**PROMPT**
Although the records include pictures, print only the rest, exactly as written.

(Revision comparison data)
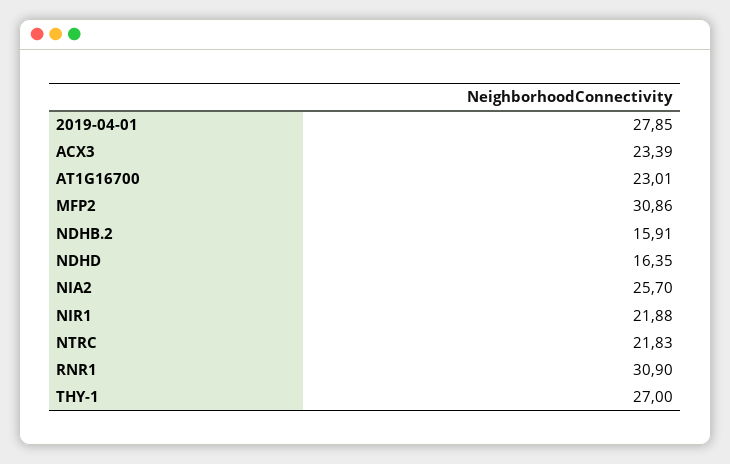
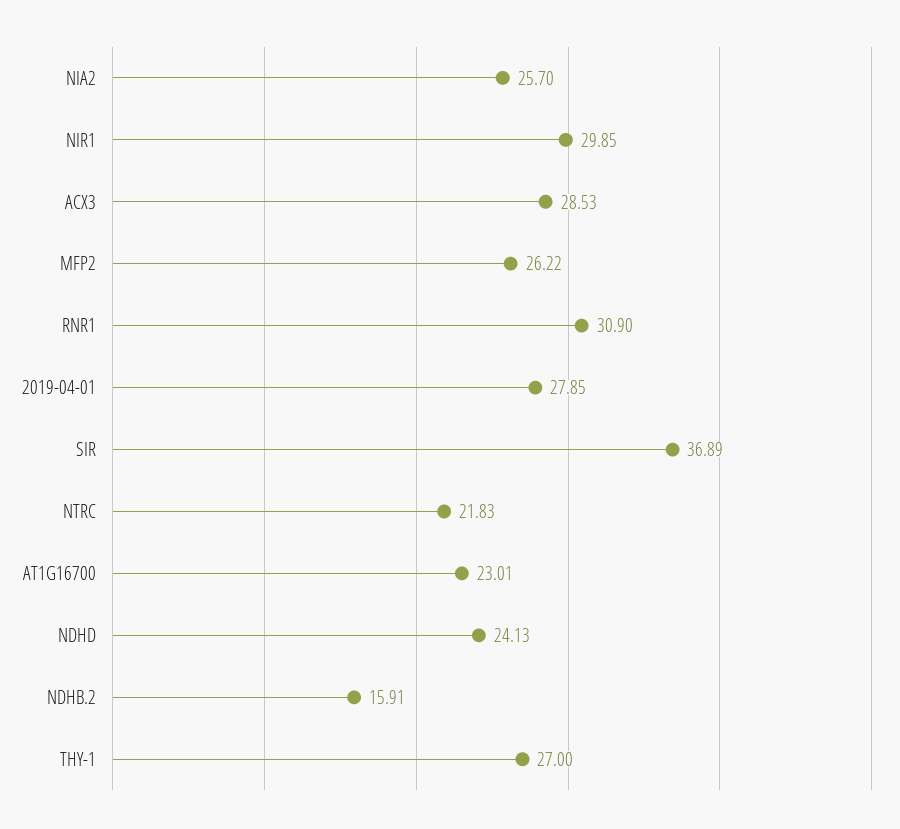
  {
    "2019-04-01": 27.85,
-   "ACX3": 23.39,
+   "ACX3": 28.53,
    "AT1G16700": 23.01,
-   "MFP2": 30.86,
+   "MFP2": 26.22,
    "NDHB.2": 15.91,
-   "NDHD": 16.35,
+   "NDHD": 24.13,
    "NIA2": 25.7,
-   "NIR1": 21.88,
+   "NIR1": 29.85,
    "NTRC": 21.83,
    "RNR1": 30.9,
-   "THY-1": 27
+   "THY-1": 27,
+   "SIR": 36.89
  }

**RESULT FOR THIS TASK**
  {
    "2019-04-01": 27.85,
-   "ACX3": 23.39,
+   "ACX3": 28.53,
    "AT1G16700": 23.01,
-   "MFP2": 30.86,
+   "MFP2": 26.22,
    "NDHB.2": 15.91,
-   "NDHD": 16.35,
+   "NDHD": 24.13,
    "NIA2": 25.7,
-   "NIR1": 21.88,
+   "NIR1": 29.85,
    "NTRC": 21.83,
    "RNR1": 30.9,
-   "THY-1": 27
+   "THY-1": 27,
+   "SIR": 36.89
  }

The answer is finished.